Stormy Daniels took the stand this week to testify against her former lawyer, Michael Avenatti, who's accused, among other things, of stealing $300,000 from her. But in a plot twist, Avenatti himself cross-examined his former client after securing permission earlier this week to represent himself.
The cross-examination started late Thursday and continued on Friday. At one point, Avenatti asked Daniels, whose real name is Stephanie Clifford, about her own public statements regarding his representation of her against then President Donald Trump and Trump's longtime former fixer, Michael Cohen.
"Didn't you tell the New York Times that watching me work was like watching the Sistine Chapel painted?" Avenatti asked.
"That's what you told me to say," Daniels shot back.
Avenatti also asked Daniels to elaborate on her interest in paranormal activity and her claim that she can talk to dead people.
"How do you speak to the dead?" Avenatti asked his former client, according to The New York Times.
"I don't know," Daniels said. "It just happens sometimes."

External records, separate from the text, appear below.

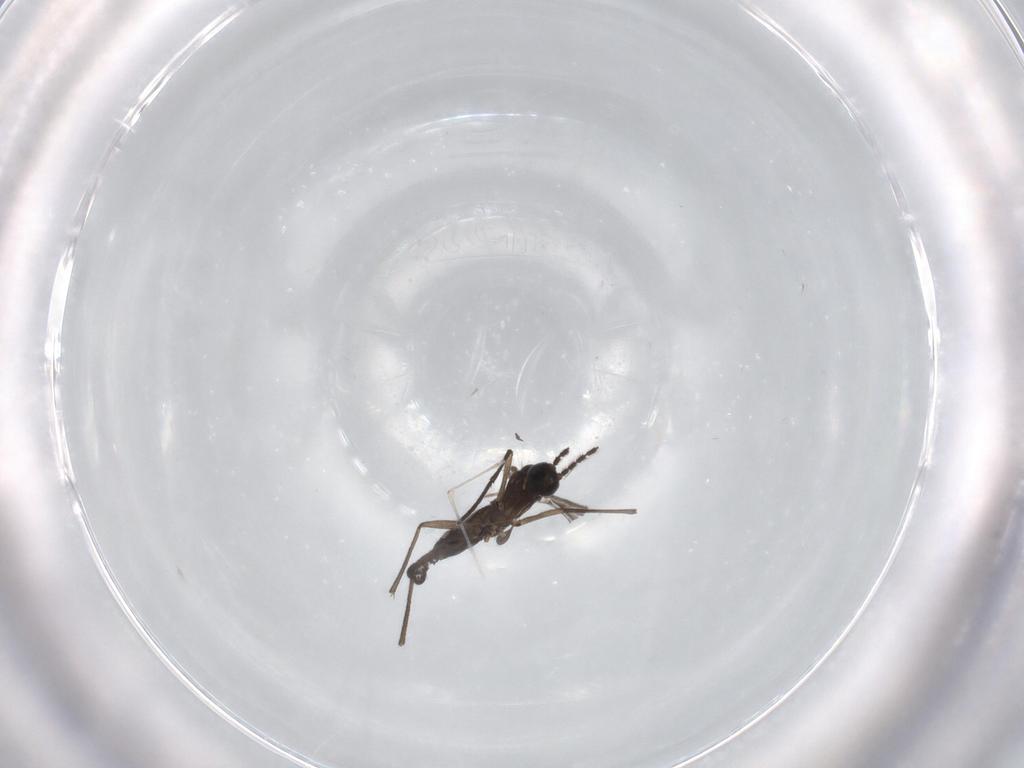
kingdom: Animalia
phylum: Arthropoda
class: Insecta
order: Diptera
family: Sciaridae
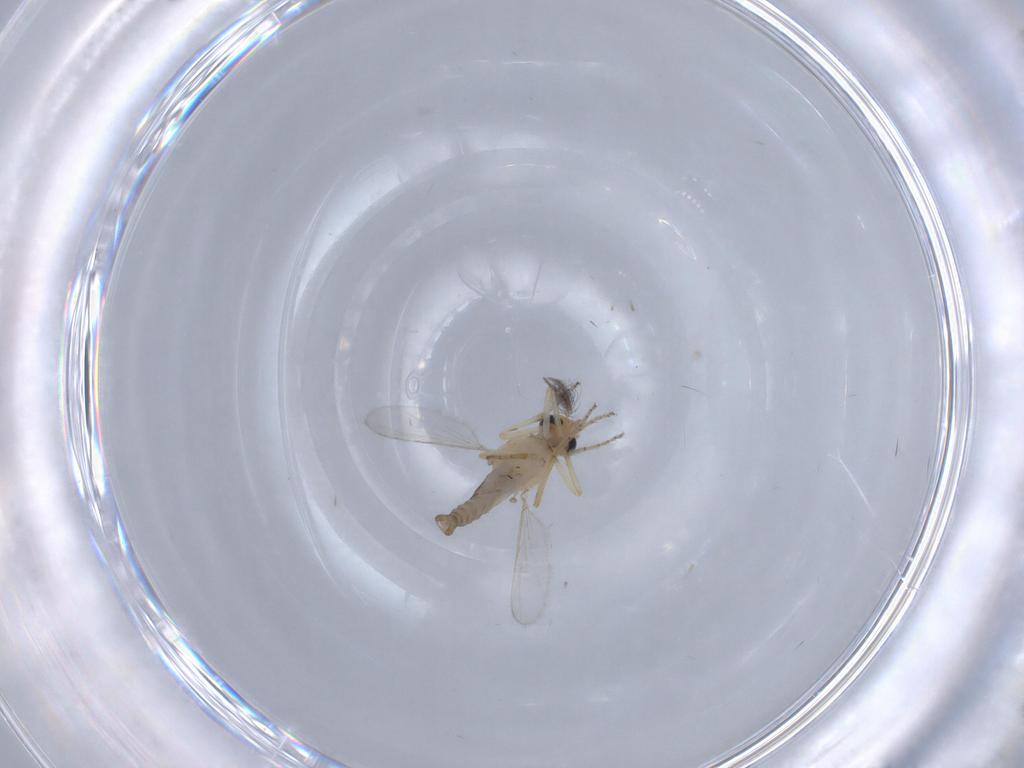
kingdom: Animalia
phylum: Arthropoda
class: Insecta
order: Diptera
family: Ceratopogonidae
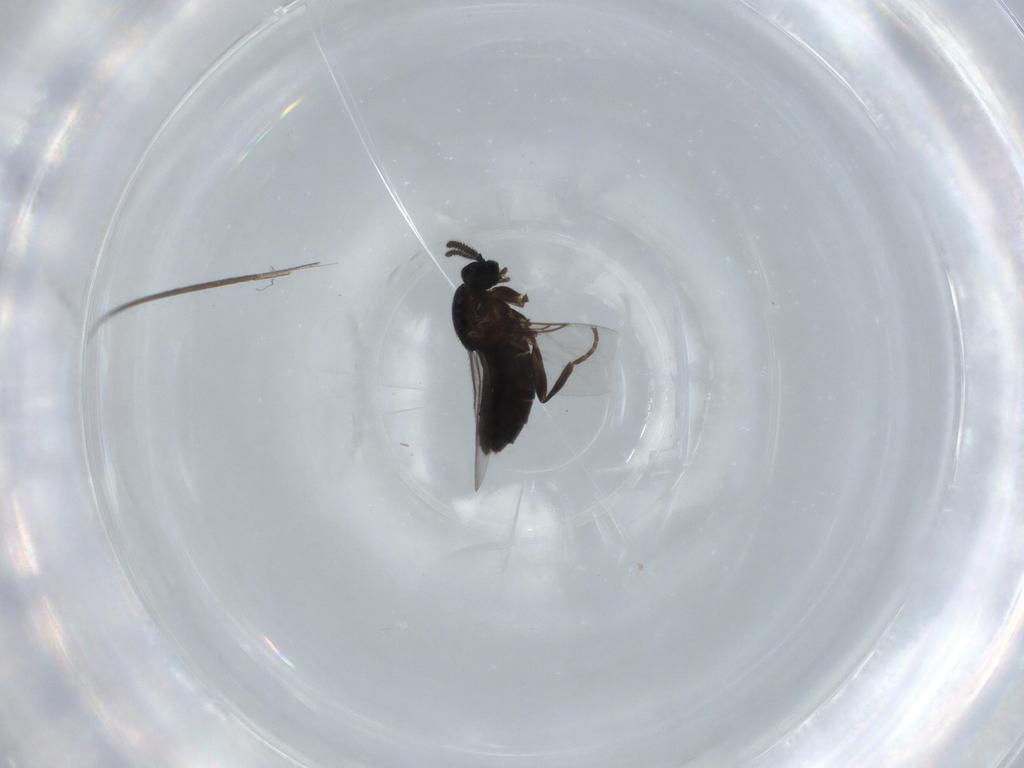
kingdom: Animalia
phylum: Arthropoda
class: Insecta
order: Diptera
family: Scatopsidae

He also grilled Daniels on other claims she's made, including that a "dark entity" had entered her home through a "portal" a few years earlier, and that she has the ability to speak with a haunted doll named Susan.
"Susan speaks to everyone on the show; she is a character on Spooky Babes," Daniels said, referring to a project she's a part of whose stated purpose is investigating paranormal activity.
"Isn't it true, Ms. Daniels, that you have claimed that you have the ability to speak to the doll and that she speaks back to you, yes or no?" Avenatti pressed, according to a transcript of Thursday's proceedings.
"Yes," Daniels said. "She even has her own Instagram."
The back-and-forth is the latest twist in Avenatti's high-stakes fraud trial, in which he's charged with wire fraud and aggravated identity theft.
During opening arguments, federal prosecutors said Avenatti pocketed $300,000 out of Daniels' $800,000 book advance by forging her signature on a letter to the book's publisher.
Assistant US attorney Andrew Rohrbach said that in addition to sending the unauthorized letter, Avenatti directed Daniels' agent to send money to his own bank account and lied to Daniels about where the money was.
When Daniels first took the stand on Thursday, the majority of her testimony zeroed in on how Avenatti had allegedly lied to her about the disappearance of the money.
But she appeared to become frustrated when her former lawyer asked her if he was respectful when he represented her against Trump.
"You lied to me, that's not respectful," Daniels said, according to The Wall Street Journal. But she eventually acknowledged that she told federal investigators Avenatti was in fact polite and respectful towards her.